As one of the oldest settlements in the state of Iowa, the City of Dubuque has benefited from more than 200 years of transportation innovations: from steamboats floating in on the Mississippi River to cable cars chugging up and down its bluffs. Continuing this tradition, Dubuque traffic engineers launched a project in the early 2000s to connect all of its traffic signals and intersections to a central monitoring location via Ethernet and fibre optics. As the project evolved, the city began installing Axis network cameras alongside other IP-addressable technology as part of its Intelligent Transportation Systems (ITS) initiative.

“ITS improvements are being utilised a lot more often, because you are able to can get more efficiency out of your existing infrastructure if you improve your communications,” said city engineer David Ness.

"ITS improvements are being utilised a lot more often, because you are able to can get more efficiency out of your existing infrastructure if you improve your communications"

In total, 260 cameras have been installed at 80 intersections around town. The design of the Axis cameras made installation simple and efficient. “Getting it out of the box and up on the pole is very easy,” said Ken Fleege, manager of Dubuque, Iowa operations for systems integrator RACOM. The health assessment features of AXIS Camera Management software helps reduce the number of trips needed to maintain the cameras in high traffic areas.

Every detail from all the angles

The city initially installed fixed HDTV-quality AXIS Q1755. These were paired with AXIS Q6035 PTZ Dome Network Cameras, which allowed them to zoom in close and examine specific areas of a scene if needed. After testing the fixed AXIS Q1604 Network Camera when it was released, the city embraced the possibilities offered by the camera’s Wide Dynamic Range- Dynamic Capture features. The wide dynamic range feature provides clear, detailed images free of glare from oncoming headlights, traffic signals, emergency vehicles and the sun. “Even when the lights are shining right on the camera, you can see the sidewalk in the dark behind it,” Ness said. The city customises many of its AXIS Q1604 cameras with 15-50mm telephoto lenses to get a comprehensive view of several blocks at once. They also employ the default 2.8-8mm wide angle lens to get an overhead shot of all approaches at an intersection.

The cameras record 24 hours a day at ten frames per second. Video is managed with Milestone XProtect® software on HP Z620 workstations. The footage is stored on direct attached drives for 30 days with HP DL380E Generation 8 Servers, which also use high speed drives for the live video databases. The Milestone software allows the traffic department to follow cars seamlessly from one camera to another, and the mapping feature lets them target specific cameras with ease. Wireless technology helps connect cameras on hard-to-reach bridges spanning the Mississippi River.

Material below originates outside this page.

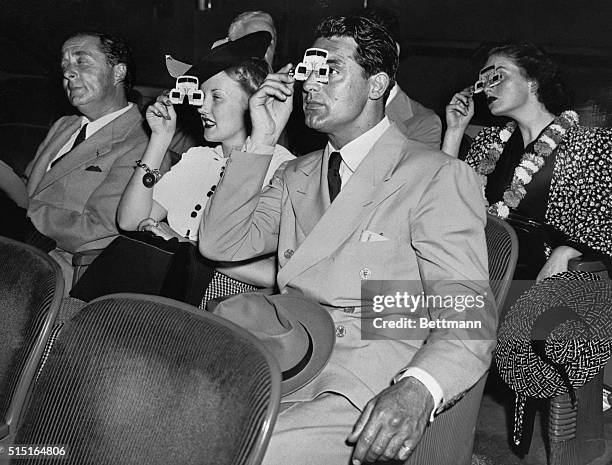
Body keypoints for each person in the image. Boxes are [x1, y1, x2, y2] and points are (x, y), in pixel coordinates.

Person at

"The system gives me a really good heartbeat on the city. We can go back through the footage to see what led up to accidents and get a good feel for what might help in the future"

Safer roads, fewer costs

The IP technology offers unprecedented analytical oversight of traffic safety. “The system gives me a really good heartbeat on the city,” Ness said. “We can go back through the footage and see what led up to accidents and get a good feel for what might help.” In one instance, they installed new signage after observing drivers repeatedly getting confused by a road’s lane transition. Elsewhere, they are able to make critical adjustments without the high cost of physically altering roadways. “It’s probably a tenth of the cost of adding another lane,” Ness said. They are also able to respond to sudden detours and other incidents remotely with the Milestone smartphone app.

The footage also helps police and local citizens make sense of the often chaotic scenes following car accidents. “The police find it extremely useful,” he said. From the scene, they can request the traffic department review video to help produce an accurate report. The traffic department can also review footage afterwards. Following one accident, the video helped reverse the person alleged to be at fault after Ness noticed the footage did not match up with the witness statements. Other times, it has helped people settle disputes and avoid court battles. “I think it really helps citizens put closure on accidents,” Ness said.